Синьор Коппи очень противный. Длинный и черный. Я любил вечером поделиться с Малышом своими предположениями о том, чем этот синьор занимался во время войны, и мы оба так пугались, что засыпали в одной кровати. Мимо его двери мы всегда проскакивали бегом, и на топот наших бегущих ног из недр его комнаты всегда раздавался приглушенный рык, будто оголодавший хищник в зоопарке требовал есть.
На площадке перед бассейном пусто и безлюдно. Мы посмотрели налево, посмотрели направо — ни души.
— Сбегай за мячиком, — велел я Малышу. — Постучим немного.
— Мяч — это древнейший символ дружбы, это наше стремление раскрыться, разделить радость с другим, — заливал отец, вручая нам огненно-красный пластмассовый шар. Надо же, а я думал, что футбол — грязная, грубая и глупая игра. — Когда Одиссей очнулся на берегу моря в царстве фесков, его разбудили подружки Навсикеи. Принцесса как раз играла с ними в мяч. — Взгляд отца стал отрешенным, он задумчиво вертел мячик в руках. — Бросая мяч другому человеку, ты предлагаешь ему дружбу. Игра в мяч в высшей степени социальна, открыта, это приглашение к сосуществованию, содействию, содружеству.
— Ты когда в последний раз ходил на футбол? — с улыбкой спросила мама, оторвавшись от стирки носков; она взбила такую высокую пену, что руки утопали в ней по локоть.
Отец не поддался на провокацию.
— Не есть ли вообще все игры — особый механизм реагирования? — задал он вопрос самому себе.
Когда отец впадал в такое состояние, бесполезно было пытаться перебить его или достучаться до него. Он ждал одобрения или возражений лишь одного человека — того, который жил в его голове и решал все: выбросить ли последнюю статью в корзину или сложить в архив, уезжать нам или необязательно. Иногда мне казалось, что это «человек в папе» поет, пока отец работает. Вообще-то я уже перерос такие сказочки, сам знаю, но как приятно верить понарошке, так спокойно, сладко.

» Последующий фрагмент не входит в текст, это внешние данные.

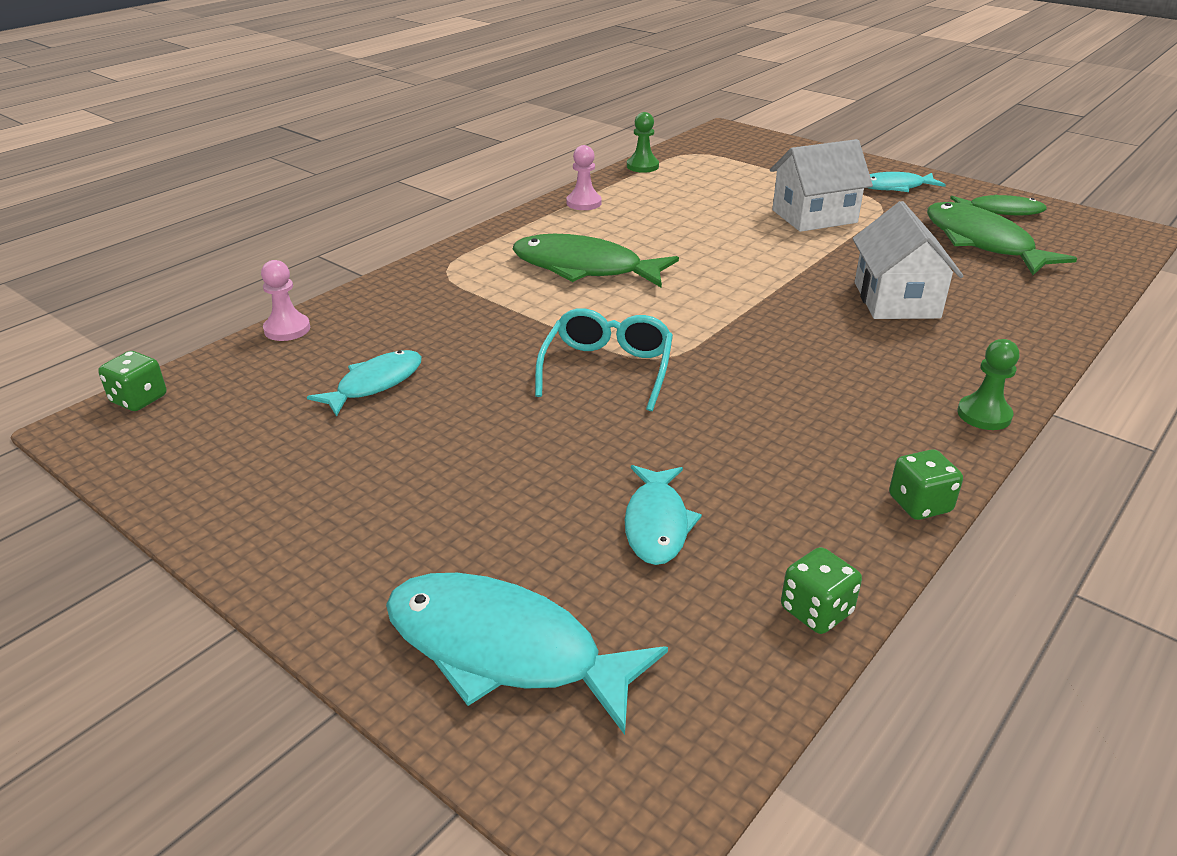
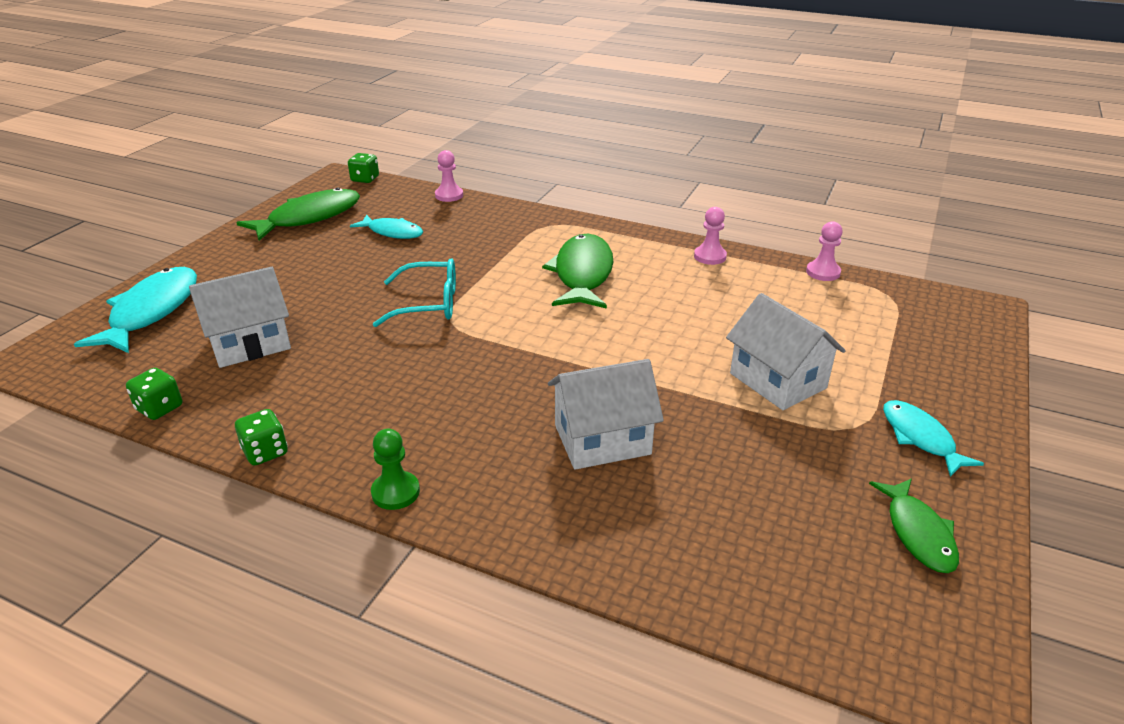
camera: 75 degrees right, 0 degrees up
(642, 166) = (823, 272): green pawn -> pink pawn
(657, 524) = (249, 343): turquoise fish -> white house
(982, 243) = (794, 510): green fish -> green fish (309, 217)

Блестящий мяч выпрыгивает в окно. Но ветер перехватывает его в полете и кидает прямо в финиковую пальму у террасы. Она вцепляется в него своими длинными, хрящеватыми пальцами. Перекинула пару раз с ветки, а потом схватила и не отдала. Лицо Малыша возникло на секунду в окне, и он помчался вниз, далеко обгоняя звук собственных шагов. Я сердито спросил, что он собирается делать теперь, но он только хохотал, вертелся волчком, якобы искал палку, которой, как мы оба знали, здесь не было.
Чуть поодаль, под большими эвкалиптами, с той стороны лужайки, возникли трое мальчишек. Они стояли неподвижно и наблюдали за нами. Я медленно спустился с террасы и подошел к пальме. Лазить по пальмам безумно больно, это я знал, потому что уже как-то пробовал. Но я решительно обхватил ствол, задрал одну ногу, вцепился пальцами в шершавую чешую и подтянулся. Dio mio, как больно! Я выждал, дал телу время хорошенько прочувствовать, как это больно. Потом нашел опору для второй ноги, подтянулся и подполз еще чуть-чуть. Ствол вгрызался в ладони, раздирал ноги сквозь шорты. Навернулись слезы. Глаза лезли из орбит. Руки и ноги истончались слой за слоем, одежда трещала и рвалась. Выше, среди сучков от недавно отсохших веток, было еще хуже. Я взглянул вверх, на розетку листьев надо мной. Там был мяч. Недостижимо. Я же не муха, я не могу ползать кверху брюхом. Выше мяча и веток проносились быстрые осенние облака. Я закрыл глаза: падаю!